The ugly side of donating blood: legal discrimination


According to the American Red Cross, someone in the United States requires blood every two seconds. While 38 percent of the population are able to donate blood, only about 10 percent choose to do so.

Yet there is one group that is still unable to donate blood on a regular basis: males who have sex with males, also known as MSM.

In 2015, the Food and Drug Administration changed eligibility requirements for blood donation. Prior to the change, they were unable to donate blood at all; now, MSM can donate blood after 12 months without having sexual contact with another male.

The previous policy created in the 1980s during the AIDS epidemic discriminated against this group of individuals – and others – based considerably on fear and the spread of incorrect information about AIDS transmission.

While the FDA has conducted new research and changed this policy, it seems unfair that MSM cannot donate blood unless they have not had sexual contact in over a year. If proof of a clean bill of health can be provided, as in absence of STIs and HIV/AIDS, shouldn’t they be allowed to donate?

Consider this.

In June 2016, 49 lives were lost and 58 others injured during the Pulse night club shooting in Orlando. People turned up to donate blood in the wake of tragedy, but MSM were turned away, asked to make a monetary contribution or volunteer their time rather than give blood.
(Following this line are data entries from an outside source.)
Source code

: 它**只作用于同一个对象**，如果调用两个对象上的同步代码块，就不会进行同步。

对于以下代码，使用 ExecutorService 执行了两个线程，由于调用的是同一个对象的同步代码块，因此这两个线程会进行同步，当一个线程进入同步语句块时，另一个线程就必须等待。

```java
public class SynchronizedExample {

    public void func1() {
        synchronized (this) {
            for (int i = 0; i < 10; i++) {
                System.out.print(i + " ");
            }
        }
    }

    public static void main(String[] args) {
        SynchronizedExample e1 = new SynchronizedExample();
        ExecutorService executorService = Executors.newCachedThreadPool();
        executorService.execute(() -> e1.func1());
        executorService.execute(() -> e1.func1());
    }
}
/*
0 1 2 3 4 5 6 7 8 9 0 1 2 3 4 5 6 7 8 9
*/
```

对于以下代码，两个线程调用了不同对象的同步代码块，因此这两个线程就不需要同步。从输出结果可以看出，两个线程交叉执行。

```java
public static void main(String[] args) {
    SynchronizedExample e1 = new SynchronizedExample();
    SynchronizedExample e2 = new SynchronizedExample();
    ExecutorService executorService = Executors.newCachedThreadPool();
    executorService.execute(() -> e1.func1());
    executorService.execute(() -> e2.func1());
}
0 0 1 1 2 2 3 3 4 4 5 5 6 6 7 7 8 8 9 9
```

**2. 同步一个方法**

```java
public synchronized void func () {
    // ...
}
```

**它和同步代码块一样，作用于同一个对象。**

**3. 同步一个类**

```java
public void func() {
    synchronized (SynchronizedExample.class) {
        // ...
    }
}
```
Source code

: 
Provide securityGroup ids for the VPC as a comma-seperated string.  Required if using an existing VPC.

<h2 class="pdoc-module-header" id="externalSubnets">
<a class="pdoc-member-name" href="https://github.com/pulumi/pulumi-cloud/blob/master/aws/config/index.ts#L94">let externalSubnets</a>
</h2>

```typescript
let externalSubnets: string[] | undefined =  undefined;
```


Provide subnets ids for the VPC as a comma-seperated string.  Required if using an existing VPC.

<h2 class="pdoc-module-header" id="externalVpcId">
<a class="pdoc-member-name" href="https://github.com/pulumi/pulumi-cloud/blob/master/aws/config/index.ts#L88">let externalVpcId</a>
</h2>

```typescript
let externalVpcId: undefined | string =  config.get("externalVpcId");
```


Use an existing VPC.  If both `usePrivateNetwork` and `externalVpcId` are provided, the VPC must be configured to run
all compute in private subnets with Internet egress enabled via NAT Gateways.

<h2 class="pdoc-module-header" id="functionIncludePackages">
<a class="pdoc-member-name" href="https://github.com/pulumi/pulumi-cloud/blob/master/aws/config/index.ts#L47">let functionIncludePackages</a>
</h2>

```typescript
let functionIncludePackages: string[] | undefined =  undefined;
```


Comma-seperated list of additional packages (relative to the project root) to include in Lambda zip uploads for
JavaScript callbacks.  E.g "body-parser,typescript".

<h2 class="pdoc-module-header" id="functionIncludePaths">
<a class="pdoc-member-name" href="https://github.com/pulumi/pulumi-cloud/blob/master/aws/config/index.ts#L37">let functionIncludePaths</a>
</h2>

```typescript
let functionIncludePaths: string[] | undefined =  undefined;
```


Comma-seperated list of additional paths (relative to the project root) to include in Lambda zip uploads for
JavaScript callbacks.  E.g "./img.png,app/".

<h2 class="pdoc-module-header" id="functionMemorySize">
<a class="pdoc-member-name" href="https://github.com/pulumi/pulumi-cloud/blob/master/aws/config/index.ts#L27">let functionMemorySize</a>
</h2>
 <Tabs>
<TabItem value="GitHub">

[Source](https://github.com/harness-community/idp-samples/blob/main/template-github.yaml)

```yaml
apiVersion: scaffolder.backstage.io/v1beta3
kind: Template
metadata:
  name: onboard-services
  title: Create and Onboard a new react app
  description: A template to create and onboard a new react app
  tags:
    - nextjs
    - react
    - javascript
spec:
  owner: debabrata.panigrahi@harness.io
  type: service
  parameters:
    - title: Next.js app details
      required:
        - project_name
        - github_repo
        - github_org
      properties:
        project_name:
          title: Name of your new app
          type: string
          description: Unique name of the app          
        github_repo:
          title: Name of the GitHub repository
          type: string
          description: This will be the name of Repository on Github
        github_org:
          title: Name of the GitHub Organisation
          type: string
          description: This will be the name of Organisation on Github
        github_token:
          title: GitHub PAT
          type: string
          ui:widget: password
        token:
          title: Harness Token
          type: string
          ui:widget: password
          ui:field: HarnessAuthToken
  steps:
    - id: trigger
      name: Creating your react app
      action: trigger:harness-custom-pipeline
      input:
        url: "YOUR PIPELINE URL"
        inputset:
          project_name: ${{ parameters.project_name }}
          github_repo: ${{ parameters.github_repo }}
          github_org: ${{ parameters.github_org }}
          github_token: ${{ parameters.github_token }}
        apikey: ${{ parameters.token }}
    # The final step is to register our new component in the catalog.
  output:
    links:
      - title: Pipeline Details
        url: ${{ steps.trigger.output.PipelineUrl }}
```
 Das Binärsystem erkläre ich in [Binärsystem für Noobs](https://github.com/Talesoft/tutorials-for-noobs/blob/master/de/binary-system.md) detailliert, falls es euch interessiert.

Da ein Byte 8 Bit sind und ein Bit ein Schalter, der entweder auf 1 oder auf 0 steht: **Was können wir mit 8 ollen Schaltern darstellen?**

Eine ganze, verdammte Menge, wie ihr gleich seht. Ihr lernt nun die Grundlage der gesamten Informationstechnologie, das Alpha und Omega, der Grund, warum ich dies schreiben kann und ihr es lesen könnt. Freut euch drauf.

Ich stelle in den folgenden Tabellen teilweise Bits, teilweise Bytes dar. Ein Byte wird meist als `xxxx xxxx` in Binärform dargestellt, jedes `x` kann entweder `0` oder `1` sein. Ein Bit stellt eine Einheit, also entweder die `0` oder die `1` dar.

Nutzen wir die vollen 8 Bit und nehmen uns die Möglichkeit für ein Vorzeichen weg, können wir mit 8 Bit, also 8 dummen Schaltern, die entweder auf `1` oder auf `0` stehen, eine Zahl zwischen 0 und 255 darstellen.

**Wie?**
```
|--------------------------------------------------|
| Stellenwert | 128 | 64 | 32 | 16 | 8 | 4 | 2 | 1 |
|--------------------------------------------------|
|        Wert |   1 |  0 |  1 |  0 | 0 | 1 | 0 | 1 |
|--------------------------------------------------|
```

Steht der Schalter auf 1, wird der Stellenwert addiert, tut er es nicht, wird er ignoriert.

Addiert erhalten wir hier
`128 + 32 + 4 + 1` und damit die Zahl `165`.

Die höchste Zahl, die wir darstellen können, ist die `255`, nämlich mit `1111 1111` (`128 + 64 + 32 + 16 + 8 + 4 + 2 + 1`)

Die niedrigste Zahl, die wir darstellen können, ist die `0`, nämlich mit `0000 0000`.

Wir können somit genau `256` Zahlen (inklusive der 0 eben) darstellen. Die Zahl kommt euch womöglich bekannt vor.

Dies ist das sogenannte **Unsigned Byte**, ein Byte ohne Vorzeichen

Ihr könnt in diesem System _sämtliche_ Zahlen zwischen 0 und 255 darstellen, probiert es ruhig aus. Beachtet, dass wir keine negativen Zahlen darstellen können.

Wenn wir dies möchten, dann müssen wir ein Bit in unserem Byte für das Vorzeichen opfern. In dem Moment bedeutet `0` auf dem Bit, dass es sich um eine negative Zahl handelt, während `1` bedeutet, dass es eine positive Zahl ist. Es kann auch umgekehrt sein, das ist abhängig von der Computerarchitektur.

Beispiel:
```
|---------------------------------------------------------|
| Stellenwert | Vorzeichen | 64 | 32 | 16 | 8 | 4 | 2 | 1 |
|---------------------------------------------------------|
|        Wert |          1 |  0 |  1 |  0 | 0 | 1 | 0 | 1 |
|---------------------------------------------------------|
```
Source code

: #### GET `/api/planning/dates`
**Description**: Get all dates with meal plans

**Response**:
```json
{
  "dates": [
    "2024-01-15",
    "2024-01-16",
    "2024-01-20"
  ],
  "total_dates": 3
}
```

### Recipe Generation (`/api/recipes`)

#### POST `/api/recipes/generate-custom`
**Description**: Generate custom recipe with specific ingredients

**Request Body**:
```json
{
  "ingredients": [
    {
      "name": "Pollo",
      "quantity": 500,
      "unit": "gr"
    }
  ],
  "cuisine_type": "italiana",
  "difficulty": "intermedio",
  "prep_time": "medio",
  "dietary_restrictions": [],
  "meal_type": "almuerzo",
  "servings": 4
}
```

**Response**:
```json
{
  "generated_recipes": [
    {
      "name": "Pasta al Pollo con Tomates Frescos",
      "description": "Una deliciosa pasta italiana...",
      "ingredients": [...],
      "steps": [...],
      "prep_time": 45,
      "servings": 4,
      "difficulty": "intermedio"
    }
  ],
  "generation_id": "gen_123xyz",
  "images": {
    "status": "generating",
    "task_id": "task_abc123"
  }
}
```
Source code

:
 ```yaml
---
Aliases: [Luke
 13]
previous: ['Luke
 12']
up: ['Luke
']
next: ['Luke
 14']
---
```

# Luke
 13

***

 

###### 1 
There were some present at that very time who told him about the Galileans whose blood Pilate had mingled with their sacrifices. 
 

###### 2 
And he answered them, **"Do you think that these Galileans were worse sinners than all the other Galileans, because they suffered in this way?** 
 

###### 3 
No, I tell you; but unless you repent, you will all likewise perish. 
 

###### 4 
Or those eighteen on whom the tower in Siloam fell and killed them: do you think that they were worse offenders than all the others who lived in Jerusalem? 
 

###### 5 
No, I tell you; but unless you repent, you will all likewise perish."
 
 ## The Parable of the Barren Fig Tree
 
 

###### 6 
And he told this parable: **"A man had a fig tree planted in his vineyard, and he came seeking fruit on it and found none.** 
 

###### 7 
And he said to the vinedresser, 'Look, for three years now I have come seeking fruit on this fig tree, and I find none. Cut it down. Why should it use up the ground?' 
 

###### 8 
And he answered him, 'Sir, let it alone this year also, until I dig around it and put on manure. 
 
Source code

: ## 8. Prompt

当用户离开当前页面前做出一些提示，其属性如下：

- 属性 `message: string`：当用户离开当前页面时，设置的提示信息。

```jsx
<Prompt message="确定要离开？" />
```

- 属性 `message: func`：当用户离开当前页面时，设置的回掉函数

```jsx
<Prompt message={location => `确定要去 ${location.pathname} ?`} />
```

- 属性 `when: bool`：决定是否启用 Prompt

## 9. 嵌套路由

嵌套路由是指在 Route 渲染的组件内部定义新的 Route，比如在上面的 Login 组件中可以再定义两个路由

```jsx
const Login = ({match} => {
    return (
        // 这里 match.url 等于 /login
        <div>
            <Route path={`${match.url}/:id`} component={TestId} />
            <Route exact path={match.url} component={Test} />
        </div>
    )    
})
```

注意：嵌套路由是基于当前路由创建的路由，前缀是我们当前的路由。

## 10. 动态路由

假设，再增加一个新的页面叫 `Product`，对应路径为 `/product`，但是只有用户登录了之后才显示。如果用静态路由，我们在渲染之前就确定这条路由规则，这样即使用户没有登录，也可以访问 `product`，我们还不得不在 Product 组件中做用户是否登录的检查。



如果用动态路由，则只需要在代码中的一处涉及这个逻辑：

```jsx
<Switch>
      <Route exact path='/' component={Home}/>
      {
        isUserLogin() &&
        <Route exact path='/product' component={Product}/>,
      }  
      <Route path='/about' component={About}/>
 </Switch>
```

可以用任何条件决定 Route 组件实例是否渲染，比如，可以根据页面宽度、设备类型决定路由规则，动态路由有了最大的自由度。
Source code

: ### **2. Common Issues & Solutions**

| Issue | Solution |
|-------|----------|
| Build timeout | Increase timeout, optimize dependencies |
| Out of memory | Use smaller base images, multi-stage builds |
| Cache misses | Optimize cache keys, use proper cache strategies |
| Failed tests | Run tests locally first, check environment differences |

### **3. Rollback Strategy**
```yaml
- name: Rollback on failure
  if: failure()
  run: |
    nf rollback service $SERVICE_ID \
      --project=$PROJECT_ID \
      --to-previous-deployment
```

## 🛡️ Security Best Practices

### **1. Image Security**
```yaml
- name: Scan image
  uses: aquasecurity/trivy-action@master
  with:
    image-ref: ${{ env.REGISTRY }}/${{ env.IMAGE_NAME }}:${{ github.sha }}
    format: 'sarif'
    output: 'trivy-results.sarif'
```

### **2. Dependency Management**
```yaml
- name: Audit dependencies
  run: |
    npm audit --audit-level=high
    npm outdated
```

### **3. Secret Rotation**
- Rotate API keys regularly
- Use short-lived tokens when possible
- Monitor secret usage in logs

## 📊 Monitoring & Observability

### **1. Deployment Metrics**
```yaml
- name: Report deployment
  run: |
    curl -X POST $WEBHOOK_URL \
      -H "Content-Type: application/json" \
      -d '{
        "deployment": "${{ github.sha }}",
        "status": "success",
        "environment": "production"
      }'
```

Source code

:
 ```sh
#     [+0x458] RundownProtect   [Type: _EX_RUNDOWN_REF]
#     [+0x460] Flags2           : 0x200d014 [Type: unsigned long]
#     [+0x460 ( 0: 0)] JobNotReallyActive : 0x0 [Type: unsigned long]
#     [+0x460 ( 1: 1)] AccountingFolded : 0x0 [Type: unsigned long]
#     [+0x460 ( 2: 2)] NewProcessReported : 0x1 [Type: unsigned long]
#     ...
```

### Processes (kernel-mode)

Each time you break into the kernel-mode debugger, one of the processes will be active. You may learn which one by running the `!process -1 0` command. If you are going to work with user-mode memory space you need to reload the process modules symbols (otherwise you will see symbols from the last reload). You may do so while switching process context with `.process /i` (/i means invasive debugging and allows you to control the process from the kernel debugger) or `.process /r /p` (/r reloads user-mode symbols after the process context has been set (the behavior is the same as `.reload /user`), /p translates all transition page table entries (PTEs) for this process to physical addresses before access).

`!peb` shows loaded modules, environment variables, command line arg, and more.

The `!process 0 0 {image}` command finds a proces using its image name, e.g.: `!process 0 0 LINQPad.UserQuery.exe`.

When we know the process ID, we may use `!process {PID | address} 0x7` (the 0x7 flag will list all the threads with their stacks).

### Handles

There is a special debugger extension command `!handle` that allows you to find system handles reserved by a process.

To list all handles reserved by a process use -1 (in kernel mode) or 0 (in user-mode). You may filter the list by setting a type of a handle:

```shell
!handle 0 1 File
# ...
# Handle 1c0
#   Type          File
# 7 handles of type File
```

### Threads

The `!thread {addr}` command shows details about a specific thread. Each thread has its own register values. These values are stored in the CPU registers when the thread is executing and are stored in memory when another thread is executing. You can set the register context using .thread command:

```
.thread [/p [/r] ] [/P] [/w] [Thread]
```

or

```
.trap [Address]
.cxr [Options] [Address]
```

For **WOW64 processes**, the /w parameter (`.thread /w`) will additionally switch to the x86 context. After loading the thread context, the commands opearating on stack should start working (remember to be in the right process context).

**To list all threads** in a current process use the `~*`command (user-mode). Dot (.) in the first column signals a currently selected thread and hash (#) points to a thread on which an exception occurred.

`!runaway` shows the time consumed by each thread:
It must be mentally taxing and frustrating to not be able to donate blood to people you know or identify with due to your sexual orientation, especially in situations of discrimination and homophobia.

This is not to say the FDA or Red Cross is necessarily homophobic; the very decision to lift the lifetime ban for MSM and continue to conduct scientific research shows they have taken steps to correct past decisions. In fact, the Red Cross recognizes the LGBTQ+ community and provides information for several sexual orientations and gender identities.

However, Li Zhou and R.T. Winston Berkman of Columbia University School of International and Public Affairs and New York University, respectively, point out that before the FDA’s eligibility requirements were changed in 2015, MSM were placed on par with intravenous drug users.

In their study published by Columbia Medical Review in June 2015, the two also point out the problematic nature of the MSM ban in statements such as the following:

“MSM who practice safe sex in consensual and monogamous relationships are considered as high risk… while heterosexual donors who engage in unprotected sex with multiple partners are not.”

Stigma surrounding gay sexual encounters in any capacity should be recognized, and if there are any regulations predicated on such stereotypes and misconceptions, they must be removed. Otherwise, discriminatory policies and stigmas will remain.

When it is common to identify yourself as a blood or organ donor on your driver’s license, and many potential donors are disqualified due to a problematic regulation, there must be something done about it.